Quando alguém é acusado de roubo, o procedimento geralmente segue as seguintes etapas:
- Boletim de ocorrência: a vítima registra o crime na polícia.
- Inquérito policial: apuração preliminar conduzida pela autoridade policial.
- Denúncia do Ministério Público: se houver provas suficientes, o MP oferecerá denúncia.
- Julgamento: o réu será processado na Justiça, podendo ser condenado ou absolvido.
- Recurso: eventual apelação a instâncias superiores.
Durante o processo, o réu tem direito à ampla defesa e ao contraditório, garantidos pela Constituição Federal.
Casos relevantes envolvendo o Artigo 187
Caso 1: Roubo com emprego de arma de fogo
Em 2022, um indivíduo foi condenado a 8 anos de reclusão por realizar um roubo a uma loja usando uma pistola de brinquedo, mas que simulava uma arma de fogo real. A sentença levou em consideração o uso de arma de fogo falsa, que agravou a pena.
Caso 2: Concurso de agentes em roubo
Um grupo de suspeitos foi preso após realizar um roubo em uma farmácia, agindo coordenadamente. O juiz levou em conta o concurso de agentes para aumentar a pena, resultando em 12 anos de reclusão para cada réu.
Perguntas Frequentes (FAQs)
1. Quais fatores podem agravar a pena de roubo?
Resposta: O uso de arma de fogo, grave ameaça, concurso de agentes, lesões corporais à vítima, e o roubo de grande valor podem aumentar a pena prevista.
2. É possível aplicar preventiva ao acusado de roubo?
Resposta: Sim. A prisão preventiva pode ser decretada para garantir a ordem pública, a instrução criminal ou a conveniência da justiça.
3. O réu pode recorrer da sentença?
Resposta: Sim. A sentença condenatória pode ser objeto de apelação por qualquer das partes.
4. O que acontece se o réu for condenado por roubo?

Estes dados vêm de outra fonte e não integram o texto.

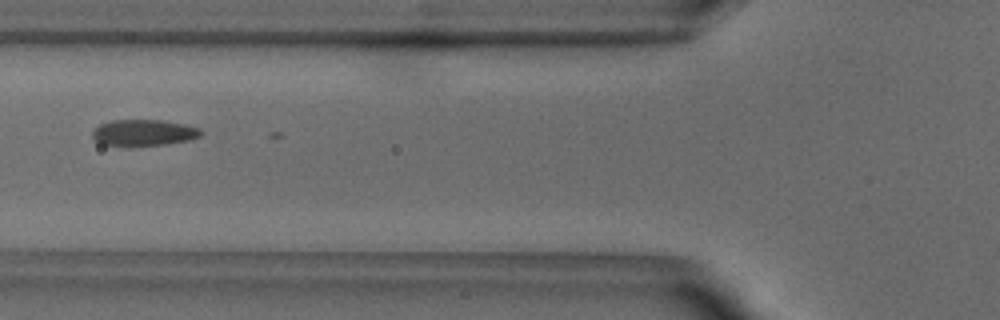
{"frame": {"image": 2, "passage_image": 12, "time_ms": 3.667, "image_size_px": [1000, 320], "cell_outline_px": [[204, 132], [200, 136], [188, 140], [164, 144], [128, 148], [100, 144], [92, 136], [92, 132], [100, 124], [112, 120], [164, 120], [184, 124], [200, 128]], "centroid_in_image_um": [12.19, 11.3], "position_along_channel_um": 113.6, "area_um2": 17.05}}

Resposta: Ele cumprirá a pena de reclusão, podendo também pagar multa e sujeitar-se a penas acessórias, dependendo do caso.
5. Como a lei trata reincidentes?
Resposta: Reincidentes podem sofrer penas mais severas, pois a reincidência é considerada circunstância agravante.
Considerações finais
O Artigo 187 do Código Penal é fundamental para entender a gravidade do crime de roubo e as consequências jurídicas dela decorrentes. A legislação brasileira busca proteger a sociedade ao estabelecer penas severas para crimes que envolvem violência, ameaça ou concurso de agentes.

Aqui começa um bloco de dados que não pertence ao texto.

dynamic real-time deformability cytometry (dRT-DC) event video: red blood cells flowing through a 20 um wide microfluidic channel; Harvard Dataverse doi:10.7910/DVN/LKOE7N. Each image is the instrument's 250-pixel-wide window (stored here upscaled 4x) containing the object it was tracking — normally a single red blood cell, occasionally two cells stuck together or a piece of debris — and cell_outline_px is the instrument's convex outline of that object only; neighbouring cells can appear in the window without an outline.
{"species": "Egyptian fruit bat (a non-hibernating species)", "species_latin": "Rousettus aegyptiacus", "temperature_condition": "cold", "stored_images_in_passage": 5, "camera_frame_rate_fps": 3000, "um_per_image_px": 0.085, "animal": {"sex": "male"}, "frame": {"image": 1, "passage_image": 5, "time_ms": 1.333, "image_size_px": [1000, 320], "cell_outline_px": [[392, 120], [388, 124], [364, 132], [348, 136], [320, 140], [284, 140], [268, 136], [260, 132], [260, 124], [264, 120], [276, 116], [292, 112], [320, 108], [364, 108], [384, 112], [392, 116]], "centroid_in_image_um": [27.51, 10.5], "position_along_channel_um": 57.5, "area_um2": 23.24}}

Entender as nuances do crime de roubo ajuda vítimas, profissionais do direito e sociedade a compreenderem melhor os processos legais e a necessidade de rigor na aplicação das penas. Importante destacar que a prevenção, denúncia e apoio às vítimas são essenciais para combater a criminalidade relacionada a esse delito.
Citação relevante:
"A segurança pública é um direito de todos e um dever do Estado, que deve agir com rigor para coibir práticas criminosas como o roubo." — Ministério da Justiça
Referências
- Código Penal Brasileiro, Lei nº 2.848/1940.
- Sites oficiais:
- Senado Federal - Legislação
- Planalto - Legislação Federal
- Artigo 187 - Código Penal Brasileiro. Disponível em: http://www.planalto.gov.br/ccivil_03/decreto-lei/Del2848.htm
Este conteúdo é apenas para fins informativos e não substitui a orientação jurídica especializada.